The pitch is ambitious for a state nearly synonymous with the San Marcos Fair and thermal springs, not agave fields. Aguascalientes has roughly 1,500 hectares of agave under cultivation, according to state agricultural data, a fraction of Oaxaca's 100,000-plus hectares. The state's altitude and climate differ from the highland and coastal zones that produce the best-regarded espadín and tobalá, meaning its mezcal will need to find a market niche that doesn't depend on the flavor profiles that built Oaxaca's reputation. Mexico's mezcal dominance has long belonged to Oaxaca, which shipped over 6.8 million liters to international markets in 2024 alone. Jalisco and Durango round out the triangle. Aguascalientes, a landlocked state of 1.4 million people, has been a footnote in the agave spirits story. Its tourism identity draws on colonial architecture, the world's largest fair, and natural hot springs in the Calvillo mountains. Its agave spirits identity is something it now has to build from scratch.

The council's secretary, Esaú Garza de Vega from the state's economic development office, framed the effort as a coordinated push to improve agave cultivation and bring producers up to export certification standards. Training and certification are the gatekeepers, since international buyers demand traceability that small-batch palenqueros have historically struggled to provide. The council will generate proposals and activities to improve conditions in agave production and mezcal quality, according to Garza de Vega, and serve as a permanent channel for producers to voice opinions and needs to the state government.

Aguascalientes does have agave history, even if it has not been a mezcal marketer. The state produced agave syrup and regional spirits for decades before the mezcal designation boom of the early 2000s. But turning regional production into an export brand requires more than a council meeting in the state capital. It requires the kind of distribution relationships that Oaxacan producers spent twenty years building in Los Angeles, London, and Tokyo. It requires the brand recognition that lets a buyer reach for something beside the familiar Oaxacan bottle on a crowded shelf.

Mexico's mezcal industry is worth roughly 38 billion pesos annually, employing over 36,000 people across 1,700 production units. Oaxaca captures the lion's share, accounting for over 85 percent of certified production. The remaining slices get fought over by a handful of states trying to build identity around the same blue weber and espadín varietals. Aguascalientes enters a crowded race for attention in a category where the established player holds nearly every advantage.

Export certification in Mexico runs through the Consejo Regulador del Mezcal, which verifies agave origin, production methods, and bottling standards. NOM-070 compliance is the baseline, but gaining export certification typically requires additional quality controls, laboratory testing, and traceability audits that small producers find burdensome. The council plans to help producers navigate these requirements, though specific export targets and timelines were not disclosed. Jiménez said the state government would keep "opening doors" for mezcal sales abroad, calling on producers to continue their training and certification processes and reminding them that staying in the field is difficult work.

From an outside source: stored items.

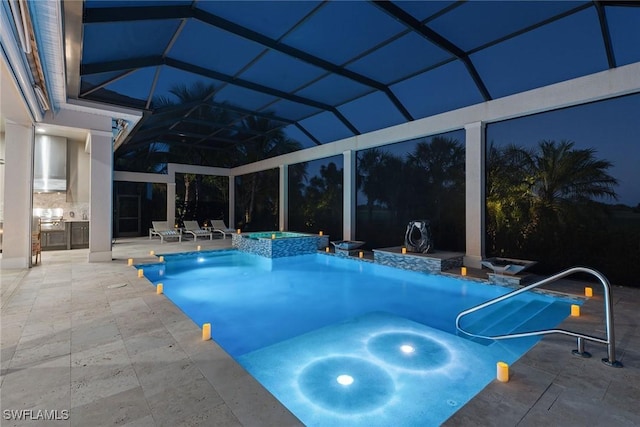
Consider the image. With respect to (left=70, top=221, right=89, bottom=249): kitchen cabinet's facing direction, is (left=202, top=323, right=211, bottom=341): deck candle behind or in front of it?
in front

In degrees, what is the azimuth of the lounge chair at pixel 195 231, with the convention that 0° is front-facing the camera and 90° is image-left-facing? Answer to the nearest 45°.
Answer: approximately 315°

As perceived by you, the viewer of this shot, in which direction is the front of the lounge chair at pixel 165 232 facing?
facing the viewer and to the right of the viewer

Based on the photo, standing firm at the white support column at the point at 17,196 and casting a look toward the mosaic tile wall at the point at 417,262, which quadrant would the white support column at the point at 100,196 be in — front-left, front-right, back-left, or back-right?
front-left

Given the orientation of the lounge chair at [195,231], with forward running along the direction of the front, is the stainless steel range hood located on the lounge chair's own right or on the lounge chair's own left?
on the lounge chair's own right

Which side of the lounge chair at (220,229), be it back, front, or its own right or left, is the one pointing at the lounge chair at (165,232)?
right

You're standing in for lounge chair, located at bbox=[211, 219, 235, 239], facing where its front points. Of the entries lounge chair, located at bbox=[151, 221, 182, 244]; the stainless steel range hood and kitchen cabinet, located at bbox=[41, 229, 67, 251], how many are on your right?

For now, the council exists on paper. The council's first meetings will determine whether it functions as a genuine coordinating body or another layer of state bureaucracy that produces resolutions and press releases without shifting market dynamics. The real test comes when the bottles leave the palenque and try to find shelf space next to a Oaxacan espadín at a bar in Chicago. If Aguascalientes can get there, it will have done something no Mexican state outside the mezcal triangle has managed in the modern export era.